■ **Source text**
-- begin --

For the story, see Boca Raton attorney's office was causing 'great public harm,' Florida Bar says.

(1) See The Florida Bar v. O'Toole for the Florida Supreme Court order.

(2) See The Florida Bar News: ETHICS ALERT : Lawyers should be very wary of loan modifiers.

Michigan Homeowners Warned Against Florida Outfits Peddling Possible Foreclosure Scams Involving Loan Modification Pitches, Mass Joinder Lawsuits

In Ingham County, Michigan, The Michigan Messenger reports:
  • Ingham County Register of Deeds Curtis Hertel, Jr. is alleging that two Florida companies may be engaged in scams involving Michigan residents facing foreclosure. Hertel, in an interview with Michigan Messenger, says he received complaints from residents about the two different companies over the last month. As a result he called both, and confirmed what residents were telling him they were experiencing.


  • The first company, Hope for Hamp, says on its website it is selling people software that will assist them in getting their mortgage refinanced. But Hertel says when he called the company, he had a very different experience.

***

  • The first company, Home for Hamp, started out talking about software but quickly changed the subject to modifications. [They said] that they worked with hundreds of banks across the country to get people modifications. Every time I asked about the software they said it was not important and that they were trying to save my home,” Hertel said.

***

  • The site is also coming under fire by the campaign team for President Barack Obama for using the campaign logo as well as an image of the White House, implying the programs are supported by the President. “The use is not authorized, and they will be asked to cease use immediately,” said a campaign spokesperson.


  • In the second example Hertel is warning residents about, the company is soliciting participants for litigation against the banks and foreclosure mills. The catch? They are asking for thousands of dollars up front for the homeowner to participate in a class action lawsuit. This company in question is the Mortgage Relief Center.


  • The second company offered to get me legal representation for case. They again wanted to know my story. I gave them a few pieces of information and they quickly believed I would be perfect for the mass joinder suit that was being filed,” Hertel says.

-- end --

■ **Given entries**
-- begin --

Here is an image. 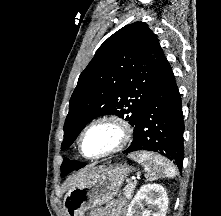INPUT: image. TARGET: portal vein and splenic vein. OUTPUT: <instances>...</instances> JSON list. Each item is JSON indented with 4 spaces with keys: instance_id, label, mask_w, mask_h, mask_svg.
<instances>
[{
    "instance_id": "portal-vein-and-splenic-vein-1",
    "label": "portal vein and splenic vein",
    "mask_w": 221,
    "mask_h": 216,
    "mask_svg": "<svg viewBox=\"0 0 221 216\" xmlns=\"http://www.w3.org/2000/svg\"><path fill=\"white\" fill-rule=\"evenodd\" d=\"M137 182V180L134 178V183H136Z\"/></svg>"
}]
</instances>
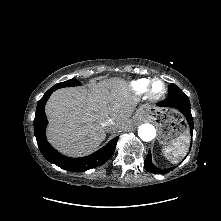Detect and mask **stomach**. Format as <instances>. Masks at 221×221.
Returning <instances> with one entry per match:
<instances>
[{
  "mask_svg": "<svg viewBox=\"0 0 221 221\" xmlns=\"http://www.w3.org/2000/svg\"><path fill=\"white\" fill-rule=\"evenodd\" d=\"M137 115L156 123L158 141L163 145H170L176 137L188 132L183 117L173 109L144 104L139 108Z\"/></svg>",
  "mask_w": 221,
  "mask_h": 221,
  "instance_id": "obj_1",
  "label": "stomach"
}]
</instances>
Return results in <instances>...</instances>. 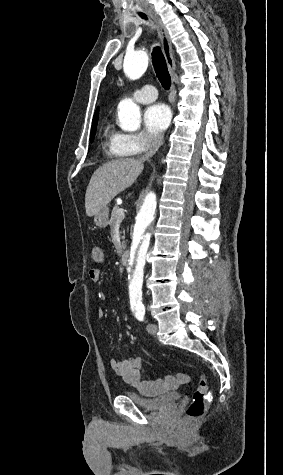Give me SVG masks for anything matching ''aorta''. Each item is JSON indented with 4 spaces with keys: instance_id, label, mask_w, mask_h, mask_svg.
<instances>
[{
    "instance_id": "1",
    "label": "aorta",
    "mask_w": 283,
    "mask_h": 475,
    "mask_svg": "<svg viewBox=\"0 0 283 475\" xmlns=\"http://www.w3.org/2000/svg\"><path fill=\"white\" fill-rule=\"evenodd\" d=\"M148 54L145 50H136L126 54L123 68L131 80L140 78L148 67ZM120 127L125 131H136L140 127L141 113L131 99L122 100L118 105ZM158 196L154 191L147 192L139 199L134 217L131 236L132 243L127 266L129 282V300L134 308H143L142 285L146 264V255L152 237L161 219L159 216Z\"/></svg>"
}]
</instances>
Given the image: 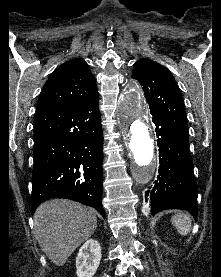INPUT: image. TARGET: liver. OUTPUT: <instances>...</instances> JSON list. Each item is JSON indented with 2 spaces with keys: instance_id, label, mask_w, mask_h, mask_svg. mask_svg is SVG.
<instances>
[{
  "instance_id": "liver-1",
  "label": "liver",
  "mask_w": 221,
  "mask_h": 277,
  "mask_svg": "<svg viewBox=\"0 0 221 277\" xmlns=\"http://www.w3.org/2000/svg\"><path fill=\"white\" fill-rule=\"evenodd\" d=\"M96 228L95 211L70 200H48L34 214L35 238L42 251L57 266L64 265Z\"/></svg>"
}]
</instances>
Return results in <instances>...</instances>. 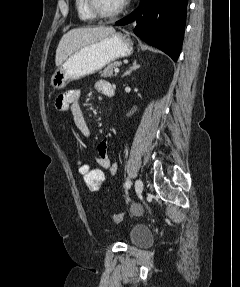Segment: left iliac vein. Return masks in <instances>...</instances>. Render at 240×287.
Segmentation results:
<instances>
[{"mask_svg": "<svg viewBox=\"0 0 240 287\" xmlns=\"http://www.w3.org/2000/svg\"><path fill=\"white\" fill-rule=\"evenodd\" d=\"M143 191V182L141 179L136 180L135 182V192L138 196L142 194Z\"/></svg>", "mask_w": 240, "mask_h": 287, "instance_id": "left-iliac-vein-1", "label": "left iliac vein"}]
</instances>
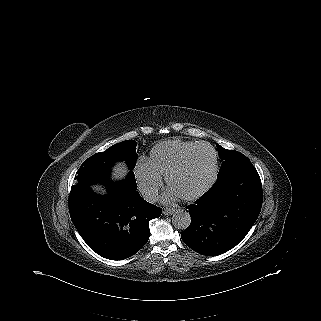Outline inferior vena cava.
Wrapping results in <instances>:
<instances>
[{
    "mask_svg": "<svg viewBox=\"0 0 321 321\" xmlns=\"http://www.w3.org/2000/svg\"><path fill=\"white\" fill-rule=\"evenodd\" d=\"M144 200L150 203H155L159 199L158 190L155 188H145L141 191Z\"/></svg>",
    "mask_w": 321,
    "mask_h": 321,
    "instance_id": "1",
    "label": "inferior vena cava"
}]
</instances>
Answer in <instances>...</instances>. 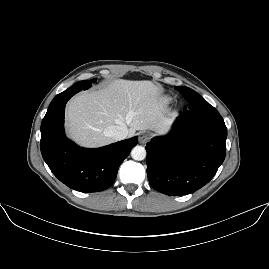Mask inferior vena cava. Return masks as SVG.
Segmentation results:
<instances>
[{"label":"inferior vena cava","mask_w":269,"mask_h":269,"mask_svg":"<svg viewBox=\"0 0 269 269\" xmlns=\"http://www.w3.org/2000/svg\"><path fill=\"white\" fill-rule=\"evenodd\" d=\"M105 134L111 138H113L115 141L123 140L128 135V129L126 126H110L106 128Z\"/></svg>","instance_id":"602c4592"}]
</instances>
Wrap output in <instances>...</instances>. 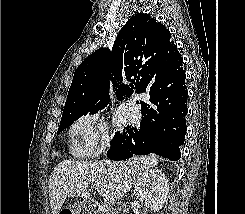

-- end --

■ **Written request**
Write out word for word the part of the passage on Michigan foreclosure scams that begins with the words containing "(2) See The" and ends with "they were experiencing.". The entries have no connection to the passage on Michigan foreclosure scams.

■ **Final answer**
(2) See The Florida Bar News: ETHICS ALERT : Lawyers should be very wary of loan modifiers.

Michigan Homeowners Warned Against Florida Outfits Peddling Possible Foreclosure Scams Involving Loan Modification Pitches, Mass Joinder Lawsuits

In Ingham County, Michigan, The Michigan Messenger reports:
  • Ingham County Register of Deeds Curtis Hertel, Jr. is alleging that two Florida companies may be engaged in scams involving Michigan residents facing foreclosure. Hertel, in an interview with Michigan Messenger, says he received complaints from residents about the two different companies over the last month. As a result he called both, and confirmed what residents were telling him they were experiencing.